START Working data

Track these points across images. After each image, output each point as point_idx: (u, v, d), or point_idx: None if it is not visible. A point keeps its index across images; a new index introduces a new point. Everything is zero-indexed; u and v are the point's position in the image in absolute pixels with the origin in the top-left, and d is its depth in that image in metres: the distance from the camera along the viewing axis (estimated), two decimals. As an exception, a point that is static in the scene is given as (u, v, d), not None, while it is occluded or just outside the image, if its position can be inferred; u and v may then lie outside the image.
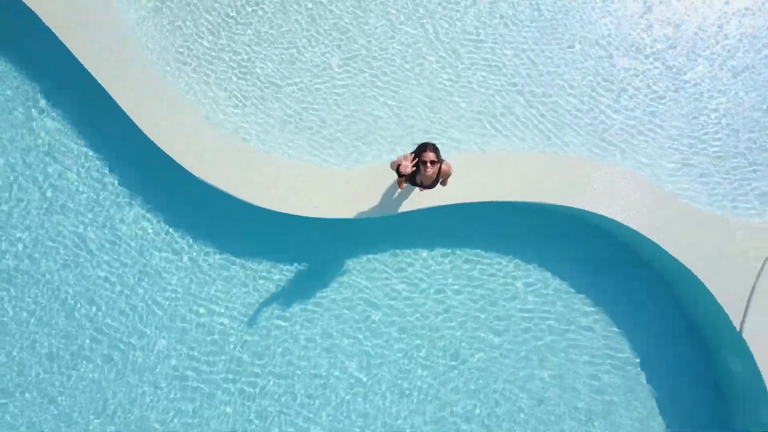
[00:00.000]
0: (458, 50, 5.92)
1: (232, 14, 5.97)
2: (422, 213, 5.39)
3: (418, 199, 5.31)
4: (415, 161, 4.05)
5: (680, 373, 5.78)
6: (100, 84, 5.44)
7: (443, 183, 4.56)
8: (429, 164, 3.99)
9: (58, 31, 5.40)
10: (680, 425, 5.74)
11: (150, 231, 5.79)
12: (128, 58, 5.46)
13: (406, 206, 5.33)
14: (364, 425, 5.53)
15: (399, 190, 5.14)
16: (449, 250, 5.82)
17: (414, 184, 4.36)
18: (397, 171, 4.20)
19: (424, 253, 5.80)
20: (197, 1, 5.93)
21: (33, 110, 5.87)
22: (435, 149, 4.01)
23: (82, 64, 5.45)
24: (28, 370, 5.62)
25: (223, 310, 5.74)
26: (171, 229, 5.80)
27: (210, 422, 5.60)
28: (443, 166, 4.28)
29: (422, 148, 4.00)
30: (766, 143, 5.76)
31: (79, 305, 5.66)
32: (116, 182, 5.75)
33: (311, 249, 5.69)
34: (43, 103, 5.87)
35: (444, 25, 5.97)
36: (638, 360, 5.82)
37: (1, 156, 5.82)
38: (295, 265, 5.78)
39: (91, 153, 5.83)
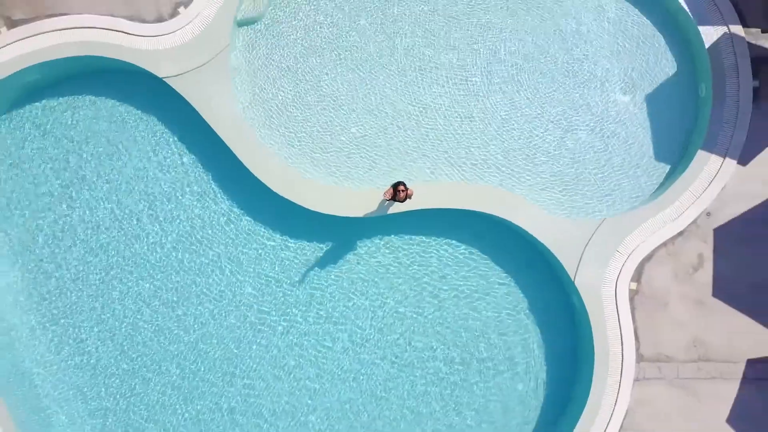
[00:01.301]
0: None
1: (295, 112, 10.34)
2: (401, 215, 9.73)
3: (398, 207, 9.65)
4: (393, 190, 8.51)
5: (548, 305, 10.16)
6: (222, 140, 9.77)
7: (410, 198, 8.93)
8: (401, 191, 8.39)
9: (200, 108, 9.73)
10: (546, 336, 10.14)
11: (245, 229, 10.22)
12: (237, 128, 9.81)
13: (391, 210, 9.69)
14: (363, 324, 9.99)
15: (387, 202, 9.51)
16: (420, 237, 10.23)
17: (395, 200, 8.74)
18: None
19: (408, 236, 10.20)
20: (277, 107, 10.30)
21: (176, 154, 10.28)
22: (404, 183, 8.43)
23: (213, 130, 9.77)
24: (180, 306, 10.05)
25: (282, 273, 10.16)
26: (255, 226, 10.22)
27: (273, 330, 10.03)
28: (409, 191, 8.68)
29: (397, 184, 8.43)
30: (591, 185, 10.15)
31: (210, 270, 10.11)
32: (230, 201, 10.20)
33: (338, 233, 10.11)
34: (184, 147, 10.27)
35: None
36: (526, 300, 10.19)
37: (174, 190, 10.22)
38: (327, 244, 10.19)
39: (214, 183, 10.23)
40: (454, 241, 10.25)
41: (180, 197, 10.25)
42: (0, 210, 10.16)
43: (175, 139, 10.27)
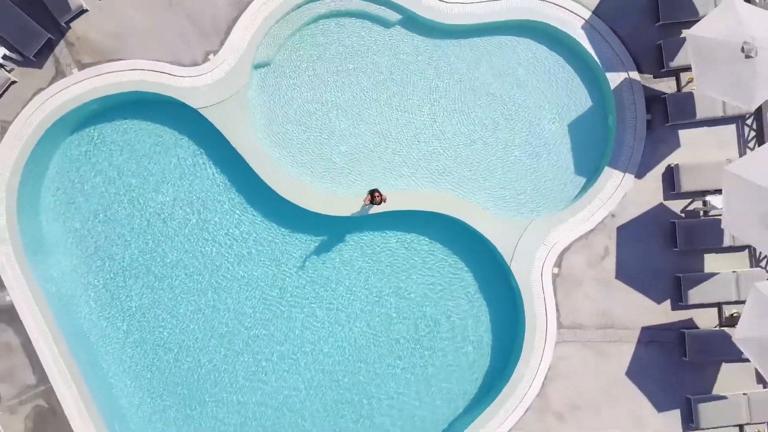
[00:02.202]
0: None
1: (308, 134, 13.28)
2: (379, 215, 12.67)
3: (376, 209, 12.58)
4: (371, 196, 11.50)
5: (491, 286, 13.12)
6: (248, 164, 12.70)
7: (384, 202, 11.89)
8: (377, 197, 11.38)
9: (224, 131, 12.66)
10: (492, 309, 13.09)
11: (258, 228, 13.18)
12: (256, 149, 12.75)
13: (372, 211, 12.62)
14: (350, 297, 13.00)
15: (367, 205, 12.44)
16: (394, 232, 13.20)
17: (372, 203, 11.71)
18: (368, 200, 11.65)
19: (384, 231, 13.17)
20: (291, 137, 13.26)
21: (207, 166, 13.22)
22: (378, 190, 11.42)
23: (234, 149, 12.69)
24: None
25: (286, 256, 13.12)
26: (267, 223, 13.17)
27: (288, 305, 13.02)
28: (383, 196, 11.67)
29: (373, 190, 11.42)
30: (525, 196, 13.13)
31: (230, 254, 13.07)
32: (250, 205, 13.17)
33: (330, 228, 13.06)
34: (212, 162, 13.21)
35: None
36: (476, 281, 13.14)
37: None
38: (322, 236, 13.15)
39: (234, 189, 13.17)
40: (420, 236, 13.23)
41: (206, 197, 13.21)
42: (66, 206, 13.12)
43: (204, 154, 13.21)
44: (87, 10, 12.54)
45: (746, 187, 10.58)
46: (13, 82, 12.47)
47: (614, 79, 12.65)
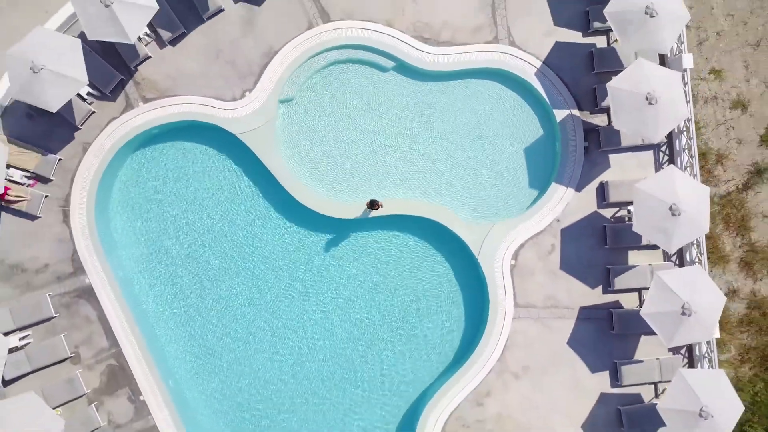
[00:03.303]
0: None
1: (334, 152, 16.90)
2: (376, 218, 16.28)
3: (374, 213, 16.18)
4: (370, 203, 15.16)
5: (464, 275, 16.74)
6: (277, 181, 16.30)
7: (381, 207, 15.50)
8: (375, 204, 15.02)
9: (263, 158, 16.26)
10: (464, 292, 16.71)
11: (275, 228, 16.78)
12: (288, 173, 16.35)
13: (371, 215, 16.22)
14: (351, 287, 16.62)
15: (366, 211, 16.01)
16: (388, 231, 16.81)
17: (371, 209, 15.31)
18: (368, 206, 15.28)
19: (380, 231, 16.79)
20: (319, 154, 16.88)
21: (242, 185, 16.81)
22: (376, 200, 15.10)
23: (265, 166, 16.28)
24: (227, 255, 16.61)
25: (301, 249, 16.72)
26: (287, 222, 16.77)
27: (295, 287, 16.63)
28: (380, 203, 15.31)
29: (373, 201, 15.07)
30: (493, 205, 16.77)
31: (255, 249, 16.67)
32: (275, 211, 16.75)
33: (338, 228, 16.66)
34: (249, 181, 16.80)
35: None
36: (452, 271, 16.77)
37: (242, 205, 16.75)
38: (332, 233, 16.75)
39: (263, 198, 16.76)
40: (409, 235, 16.83)
41: (238, 203, 16.79)
42: (130, 208, 16.67)
43: (239, 169, 16.78)
44: (151, 57, 16.14)
45: (649, 200, 14.26)
46: (93, 112, 16.05)
47: (560, 114, 16.30)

END Working data

Would you output each entry exactly and leave the pictures behind?

Result for this task:
Track these points across images. After each image, output each point as point_idx: (u, v, d), or point_idx: None if it is not visible. A point keeps its index across images; a new index introduces a new point. Everything is zero-indexed; u and v are the point's position in the image in absolute pixels with the origin in the top-left, and d is its depth in that image in metres: the distance from the camera along the viewing axis (estimated), two decimals. As an exception, a point that is static in the scene is given as (u, v, d), not None, while it is occluded or just outside the image, if its position can be inferred; u and v may then lie outside the image.
[00:00.000]
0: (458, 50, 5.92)
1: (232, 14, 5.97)
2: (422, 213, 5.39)
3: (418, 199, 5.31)
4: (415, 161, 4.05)
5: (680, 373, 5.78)
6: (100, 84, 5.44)
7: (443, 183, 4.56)
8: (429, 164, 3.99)
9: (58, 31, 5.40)
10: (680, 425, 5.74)
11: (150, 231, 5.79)
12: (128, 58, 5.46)
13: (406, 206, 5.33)
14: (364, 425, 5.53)
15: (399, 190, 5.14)
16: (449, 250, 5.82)
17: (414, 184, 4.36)
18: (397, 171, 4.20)
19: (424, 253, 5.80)
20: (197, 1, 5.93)
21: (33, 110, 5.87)
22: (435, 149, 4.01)
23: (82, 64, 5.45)
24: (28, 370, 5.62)
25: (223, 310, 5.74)
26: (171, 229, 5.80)
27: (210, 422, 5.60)
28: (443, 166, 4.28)
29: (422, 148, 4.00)
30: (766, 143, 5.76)
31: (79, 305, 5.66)
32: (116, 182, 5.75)
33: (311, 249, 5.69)
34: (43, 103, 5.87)
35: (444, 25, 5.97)
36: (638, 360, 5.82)
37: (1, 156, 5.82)
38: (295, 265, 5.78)
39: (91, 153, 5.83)
[00:01.301]
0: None
1: (295, 112, 10.34)
2: (401, 215, 9.73)
3: (398, 207, 9.65)
4: (393, 190, 8.51)
5: (548, 305, 10.16)
6: (222, 140, 9.77)
7: (410, 198, 8.93)
8: (401, 191, 8.39)
9: (200, 108, 9.73)
10: (546, 336, 10.14)
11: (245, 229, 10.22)
12: (237, 128, 9.81)
13: (391, 210, 9.69)
14: (363, 324, 9.99)
15: (387, 202, 9.51)
16: (420, 237, 10.23)
17: (395, 200, 8.74)
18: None
19: (408, 236, 10.20)
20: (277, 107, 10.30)
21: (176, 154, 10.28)
22: (404, 183, 8.43)
23: (213, 130, 9.77)
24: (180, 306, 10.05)
25: (282, 273, 10.16)
26: (255, 226, 10.22)
27: (273, 330, 10.03)
28: (409, 191, 8.68)
29: (397, 184, 8.43)
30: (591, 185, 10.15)
31: (210, 270, 10.11)
32: (230, 201, 10.20)
33: (338, 233, 10.11)
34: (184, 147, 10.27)
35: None
36: (526, 300, 10.19)
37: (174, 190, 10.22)
38: (327, 244, 10.19)
39: (214, 183, 10.23)
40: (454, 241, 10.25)
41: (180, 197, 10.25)
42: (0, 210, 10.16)
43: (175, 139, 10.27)
[00:02.202]
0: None
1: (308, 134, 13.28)
2: (379, 215, 12.67)
3: (376, 209, 12.58)
4: (371, 196, 11.50)
5: (491, 286, 13.12)
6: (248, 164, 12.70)
7: (384, 202, 11.89)
8: (377, 197, 11.38)
9: (224, 131, 12.66)
10: (492, 309, 13.09)
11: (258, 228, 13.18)
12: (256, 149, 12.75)
13: (372, 211, 12.62)
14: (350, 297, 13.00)
15: (367, 205, 12.44)
16: (394, 232, 13.20)
17: (372, 203, 11.71)
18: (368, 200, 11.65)
19: (384, 231, 13.17)
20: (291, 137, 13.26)
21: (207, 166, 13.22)
22: (378, 190, 11.42)
23: (234, 149, 12.69)
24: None
25: (286, 256, 13.12)
26: (267, 223, 13.17)
27: (288, 305, 13.02)
28: (383, 196, 11.67)
29: (373, 190, 11.42)
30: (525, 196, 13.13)
31: (230, 254, 13.07)
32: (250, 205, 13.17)
33: (330, 228, 13.06)
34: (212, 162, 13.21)
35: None
36: (476, 281, 13.14)
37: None
38: (322, 236, 13.15)
39: (234, 189, 13.17)
40: (420, 236, 13.23)
41: (206, 197, 13.21)
42: (66, 206, 13.12)
43: (204, 154, 13.21)
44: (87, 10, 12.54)
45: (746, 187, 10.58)
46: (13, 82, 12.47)
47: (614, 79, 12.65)
[00:03.303]
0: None
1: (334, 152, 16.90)
2: (376, 218, 16.28)
3: (374, 213, 16.18)
4: (370, 203, 15.16)
5: (464, 275, 16.74)
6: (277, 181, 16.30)
7: (381, 207, 15.50)
8: (375, 204, 15.02)
9: (263, 158, 16.26)
10: (464, 292, 16.71)
11: (275, 228, 16.78)
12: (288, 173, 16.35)
13: (371, 215, 16.22)
14: (351, 287, 16.62)
15: (366, 211, 16.01)
16: (388, 231, 16.81)
17: (371, 209, 15.31)
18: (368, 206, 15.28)
19: (380, 231, 16.79)
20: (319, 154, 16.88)
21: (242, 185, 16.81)
22: (376, 200, 15.10)
23: (265, 166, 16.28)
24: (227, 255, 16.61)
25: (301, 249, 16.72)
26: (287, 222, 16.77)
27: (295, 287, 16.63)
28: (380, 203, 15.31)
29: (373, 201, 15.07)
30: (493, 205, 16.77)
31: (255, 249, 16.67)
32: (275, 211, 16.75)
33: (338, 228, 16.66)
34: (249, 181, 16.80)
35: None
36: (452, 271, 16.77)
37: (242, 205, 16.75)
38: (332, 233, 16.75)
39: (263, 198, 16.76)
40: (409, 235, 16.83)
41: (238, 203, 16.79)
42: (130, 208, 16.67)
43: (239, 169, 16.78)
44: (151, 57, 16.14)
45: (649, 200, 14.26)
46: (93, 112, 16.05)
47: (560, 114, 16.30)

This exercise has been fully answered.